### [STUDY MATERIAL]
★ ★ ★ ★ ★
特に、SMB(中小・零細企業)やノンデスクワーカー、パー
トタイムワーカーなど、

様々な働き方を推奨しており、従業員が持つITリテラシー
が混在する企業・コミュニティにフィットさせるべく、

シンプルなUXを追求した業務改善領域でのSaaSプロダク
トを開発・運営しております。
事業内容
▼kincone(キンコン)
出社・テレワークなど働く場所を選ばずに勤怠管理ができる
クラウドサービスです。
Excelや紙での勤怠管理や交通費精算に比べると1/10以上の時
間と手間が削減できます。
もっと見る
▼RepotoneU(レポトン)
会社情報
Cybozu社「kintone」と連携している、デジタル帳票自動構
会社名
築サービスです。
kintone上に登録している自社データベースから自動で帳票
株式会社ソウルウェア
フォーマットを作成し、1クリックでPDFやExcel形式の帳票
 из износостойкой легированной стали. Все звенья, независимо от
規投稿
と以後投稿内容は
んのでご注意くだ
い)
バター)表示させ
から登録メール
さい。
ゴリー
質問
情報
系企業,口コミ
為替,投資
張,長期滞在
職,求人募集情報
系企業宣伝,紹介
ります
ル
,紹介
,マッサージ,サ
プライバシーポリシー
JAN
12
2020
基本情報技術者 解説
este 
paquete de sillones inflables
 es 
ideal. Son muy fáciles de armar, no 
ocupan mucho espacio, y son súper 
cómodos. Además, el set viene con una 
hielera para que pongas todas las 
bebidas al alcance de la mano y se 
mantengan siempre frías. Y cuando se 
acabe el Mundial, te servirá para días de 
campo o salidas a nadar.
★ ★ ★ ★ ★
### [WORK INSTRUCTION]
Give back all of the records exactly as they were provided above.

### [TASK ANSWER]
特に、SMB(中小・零細企業)やノンデスクワーカー、パー
トタイムワーカーなど、

様々な働き方を推奨しており、従業員が持つITリテラシー
が混在する企業・コミュニティにフィットさせるべく、

シンプルなUXを追求した業務改善領域でのSaaSプロダク
トを開発・運営しております。
事業内容
▼kincone(キンコン)
出社・テレワークなど働く場所を選ばずに勤怠管理ができる
クラウドサービスです。
Excelや紙での勤怠管理や交通費精算に比べると1/10以上の時
間と手間が削減できます。
もっと見る
▼RepotoneU(レポトン)
会社情報
Cybozu社「kintone」と連携している、デジタル帳票自動構
会社名
築サービスです。
kintone上に登録している自社データベースから自動で帳票
株式会社ソウルウェア
フォーマットを作成し、1クリックでPDFやExcel形式の帳票
 из износостойкой легированной стали. Все звенья, независимо от
規投稿
と以後投稿内容は
んのでご注意くだ
い)
バター)表示させ
から登録メール
さい。
ゴリー
質問
情報
系企業,口コミ
為替,投資
張,長期滞在
職,求人募集情報
系企業宣伝,紹介
ります
ル
,紹介
,マッサージ,サ
プライバシーポリシー
JAN
12
2020
基本情報技術者 解説
este 
paquete de sillones inflables
 es 
ideal. Son muy fáciles de armar, no 
ocupan mucho espacio, y son súper 
cómodos. Además, el set viene con una 
hielera para que pongas todas las 
bebidas al alcance de la mano y se 
mantengan siempre frías. Y cuando se 
acabe el Mundial, te servirá para días de 
campo o salidas a nadar.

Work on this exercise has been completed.